Below are several entries. Transcribe exactly those lines that fall from the one with "John 1-13 |" through the one with "The 2009 Daily Bible Reading Guide", end lines included.

[Saved data entries]
==============================
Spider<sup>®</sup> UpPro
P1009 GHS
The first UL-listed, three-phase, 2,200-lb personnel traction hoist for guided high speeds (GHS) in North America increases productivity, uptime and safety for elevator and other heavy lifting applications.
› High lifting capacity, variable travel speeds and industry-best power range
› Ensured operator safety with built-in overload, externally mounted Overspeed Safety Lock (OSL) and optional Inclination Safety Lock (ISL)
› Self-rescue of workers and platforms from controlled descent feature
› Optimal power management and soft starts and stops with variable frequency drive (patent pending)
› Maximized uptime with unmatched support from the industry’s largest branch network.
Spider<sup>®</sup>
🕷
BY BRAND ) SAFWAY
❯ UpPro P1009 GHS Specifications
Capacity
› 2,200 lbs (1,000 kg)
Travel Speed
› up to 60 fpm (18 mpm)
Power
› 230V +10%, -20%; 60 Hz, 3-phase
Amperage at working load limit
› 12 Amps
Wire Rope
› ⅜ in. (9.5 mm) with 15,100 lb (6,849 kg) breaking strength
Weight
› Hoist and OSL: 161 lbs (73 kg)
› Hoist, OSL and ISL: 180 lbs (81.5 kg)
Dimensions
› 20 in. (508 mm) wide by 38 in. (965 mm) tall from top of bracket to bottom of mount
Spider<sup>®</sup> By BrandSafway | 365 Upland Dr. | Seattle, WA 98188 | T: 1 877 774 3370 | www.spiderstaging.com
==============================
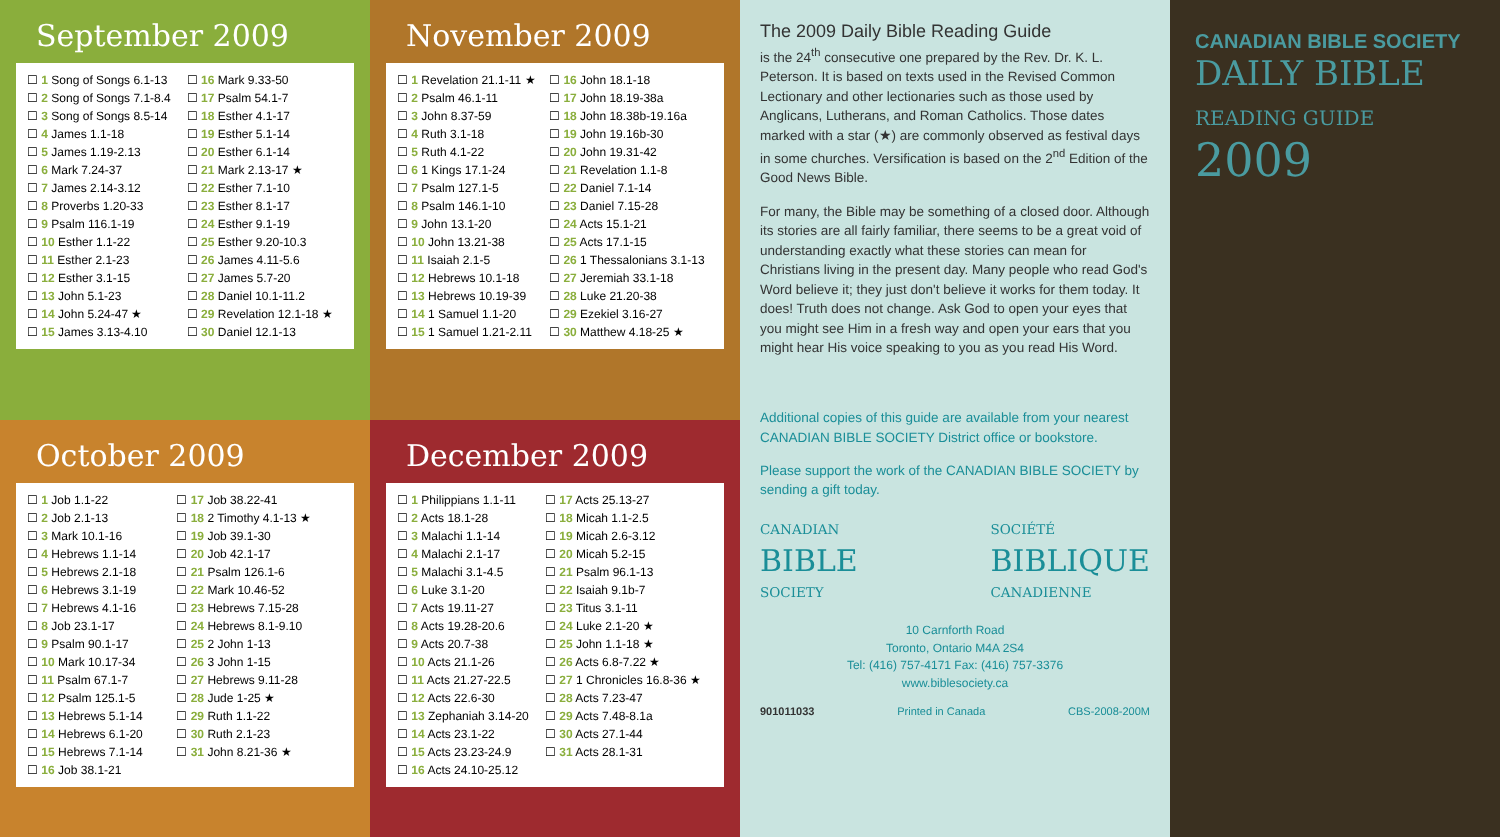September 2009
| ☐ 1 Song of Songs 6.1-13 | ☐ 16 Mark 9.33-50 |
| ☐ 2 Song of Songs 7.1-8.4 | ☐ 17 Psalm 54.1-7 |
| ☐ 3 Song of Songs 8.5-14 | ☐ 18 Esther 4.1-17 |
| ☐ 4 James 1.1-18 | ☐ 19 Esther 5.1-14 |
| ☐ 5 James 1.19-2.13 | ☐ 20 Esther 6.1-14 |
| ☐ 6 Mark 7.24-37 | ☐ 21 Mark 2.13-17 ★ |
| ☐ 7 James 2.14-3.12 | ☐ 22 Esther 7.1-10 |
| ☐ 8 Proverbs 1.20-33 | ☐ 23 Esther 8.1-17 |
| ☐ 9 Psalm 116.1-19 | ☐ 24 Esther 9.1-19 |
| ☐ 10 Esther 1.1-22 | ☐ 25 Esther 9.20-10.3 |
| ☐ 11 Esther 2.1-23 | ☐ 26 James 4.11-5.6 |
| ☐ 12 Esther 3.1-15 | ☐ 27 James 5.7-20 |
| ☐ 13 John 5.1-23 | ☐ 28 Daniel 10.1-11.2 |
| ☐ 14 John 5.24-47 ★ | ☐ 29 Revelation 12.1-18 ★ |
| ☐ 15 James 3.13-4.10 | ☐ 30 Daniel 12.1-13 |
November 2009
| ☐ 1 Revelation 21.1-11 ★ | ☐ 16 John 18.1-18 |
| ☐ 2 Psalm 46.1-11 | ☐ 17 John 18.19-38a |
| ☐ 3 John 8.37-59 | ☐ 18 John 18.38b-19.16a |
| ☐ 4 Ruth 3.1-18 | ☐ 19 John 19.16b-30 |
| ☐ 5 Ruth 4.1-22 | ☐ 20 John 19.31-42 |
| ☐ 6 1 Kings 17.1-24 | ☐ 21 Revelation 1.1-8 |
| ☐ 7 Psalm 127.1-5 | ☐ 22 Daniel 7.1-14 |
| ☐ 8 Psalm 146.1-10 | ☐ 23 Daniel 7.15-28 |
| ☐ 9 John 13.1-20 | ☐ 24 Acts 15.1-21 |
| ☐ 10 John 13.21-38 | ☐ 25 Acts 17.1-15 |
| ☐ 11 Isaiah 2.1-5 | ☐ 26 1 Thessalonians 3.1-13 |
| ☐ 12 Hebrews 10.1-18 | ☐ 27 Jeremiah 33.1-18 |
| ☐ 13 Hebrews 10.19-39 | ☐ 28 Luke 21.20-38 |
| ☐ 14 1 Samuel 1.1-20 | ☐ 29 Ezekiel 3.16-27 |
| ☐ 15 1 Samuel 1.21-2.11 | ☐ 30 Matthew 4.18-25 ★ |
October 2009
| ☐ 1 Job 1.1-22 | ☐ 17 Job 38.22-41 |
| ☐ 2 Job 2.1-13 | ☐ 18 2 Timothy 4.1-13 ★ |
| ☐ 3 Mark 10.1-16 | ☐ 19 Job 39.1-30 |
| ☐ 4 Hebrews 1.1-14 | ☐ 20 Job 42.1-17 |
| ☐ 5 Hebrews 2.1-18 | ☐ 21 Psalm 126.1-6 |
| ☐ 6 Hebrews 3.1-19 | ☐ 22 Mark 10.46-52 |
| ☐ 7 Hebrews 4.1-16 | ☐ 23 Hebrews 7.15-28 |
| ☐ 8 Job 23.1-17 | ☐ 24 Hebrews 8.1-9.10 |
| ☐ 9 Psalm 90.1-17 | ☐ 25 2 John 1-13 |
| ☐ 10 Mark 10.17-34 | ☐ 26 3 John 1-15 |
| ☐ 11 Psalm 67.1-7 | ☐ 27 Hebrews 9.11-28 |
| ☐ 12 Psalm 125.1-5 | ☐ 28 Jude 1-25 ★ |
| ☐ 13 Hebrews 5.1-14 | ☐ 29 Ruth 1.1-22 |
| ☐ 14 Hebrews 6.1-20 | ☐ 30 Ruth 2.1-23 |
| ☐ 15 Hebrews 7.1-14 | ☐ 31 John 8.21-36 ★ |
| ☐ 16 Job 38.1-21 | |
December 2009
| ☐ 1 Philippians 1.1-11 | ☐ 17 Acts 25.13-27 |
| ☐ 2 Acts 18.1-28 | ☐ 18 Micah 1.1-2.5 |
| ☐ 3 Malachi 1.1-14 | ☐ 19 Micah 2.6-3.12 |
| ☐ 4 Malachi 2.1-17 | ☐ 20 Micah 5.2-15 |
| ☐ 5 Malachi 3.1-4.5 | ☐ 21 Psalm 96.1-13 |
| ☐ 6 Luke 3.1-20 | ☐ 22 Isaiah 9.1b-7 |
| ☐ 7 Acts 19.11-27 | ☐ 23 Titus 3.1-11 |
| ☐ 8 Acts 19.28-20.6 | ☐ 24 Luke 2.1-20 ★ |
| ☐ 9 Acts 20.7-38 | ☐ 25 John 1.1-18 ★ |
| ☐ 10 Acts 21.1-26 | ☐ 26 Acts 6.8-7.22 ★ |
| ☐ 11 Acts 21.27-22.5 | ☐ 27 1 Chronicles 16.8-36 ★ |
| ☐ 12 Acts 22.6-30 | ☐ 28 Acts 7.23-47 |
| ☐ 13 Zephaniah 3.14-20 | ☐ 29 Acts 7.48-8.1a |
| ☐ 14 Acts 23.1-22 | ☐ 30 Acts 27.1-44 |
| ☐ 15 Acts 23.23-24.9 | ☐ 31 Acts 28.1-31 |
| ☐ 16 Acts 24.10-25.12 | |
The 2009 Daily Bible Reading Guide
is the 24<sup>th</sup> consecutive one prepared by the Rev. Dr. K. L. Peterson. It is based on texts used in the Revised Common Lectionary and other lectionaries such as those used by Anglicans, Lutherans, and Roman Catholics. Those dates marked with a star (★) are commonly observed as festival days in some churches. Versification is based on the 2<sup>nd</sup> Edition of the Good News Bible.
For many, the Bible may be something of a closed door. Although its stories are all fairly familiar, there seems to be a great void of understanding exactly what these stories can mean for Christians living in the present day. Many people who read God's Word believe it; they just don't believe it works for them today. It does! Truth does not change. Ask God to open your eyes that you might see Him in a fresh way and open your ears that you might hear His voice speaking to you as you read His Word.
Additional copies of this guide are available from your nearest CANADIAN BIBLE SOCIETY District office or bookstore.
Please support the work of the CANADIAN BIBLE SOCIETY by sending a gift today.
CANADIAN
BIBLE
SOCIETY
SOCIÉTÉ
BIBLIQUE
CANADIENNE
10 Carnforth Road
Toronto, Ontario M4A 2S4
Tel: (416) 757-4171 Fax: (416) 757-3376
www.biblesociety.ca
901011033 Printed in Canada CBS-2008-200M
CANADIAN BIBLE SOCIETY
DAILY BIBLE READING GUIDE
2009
==============================
▶ [Worked solution]:
| ☐ 9 Psalm 90.1-17 | ☐ 25 2 John 1-13 |
| ☐ 10 Mark 10.17-34 | ☐ 26 3 John 1-15 |
| ☐ 11 Psalm 67.1-7 | ☐ 27 Hebrews 9.11-28 |
| ☐ 12 Psalm 125.1-5 | ☐ 28 Jude 1-25 ★ |
| ☐ 13 Hebrews 5.1-14 | ☐ 29 Ruth 1.1-22 |
| ☐ 14 Hebrews 6.1-20 | ☐ 30 Ruth 2.1-23 |
| ☐ 15 Hebrews 7.1-14 | ☐ 31 John 8.21-36 ★ |
| ☐ 16 Job 38.1-21 | |
December 2009
| ☐ 1 Philippians 1.1-11 | ☐ 17 Acts 25.13-27 |
| ☐ 2 Acts 18.1-28 | ☐ 18 Micah 1.1-2.5 |
| ☐ 3 Malachi 1.1-14 | ☐ 19 Micah 2.6-3.12 |
| ☐ 4 Malachi 2.1-17 | ☐ 20 Micah 5.2-15 |
| ☐ 5 Malachi 3.1-4.5 | ☐ 21 Psalm 96.1-13 |
| ☐ 6 Luke 3.1-20 | ☐ 22 Isaiah 9.1b-7 |
| ☐ 7 Acts 19.11-27 | ☐ 23 Titus 3.1-11 |
| ☐ 8 Acts 19.28-20.6 | ☐ 24 Luke 2.1-20 ★ |
| ☐ 9 Acts 20.7-38 | ☐ 25 John 1.1-18 ★ |
| ☐ 10 Acts 21.1-26 | ☐ 26 Acts 6.8-7.22 ★ |
| ☐ 11 Acts 21.27-22.5 | ☐ 27 1 Chronicles 16.8-36 ★ |
| ☐ 12 Acts 22.6-30 | ☐ 28 Acts 7.23-47 |
| ☐ 13 Zephaniah 3.14-20 | ☐ 29 Acts 7.48-8.1a |
| ☐ 14 Acts 23.1-22 | ☐ 30 Acts 27.1-44 |
| ☐ 15 Acts 23.23-24.9 | ☐ 31 Acts 28.1-31 |
| ☐ 16 Acts 24.10-25.12 | |
The 2009 Daily Bible Reading Guide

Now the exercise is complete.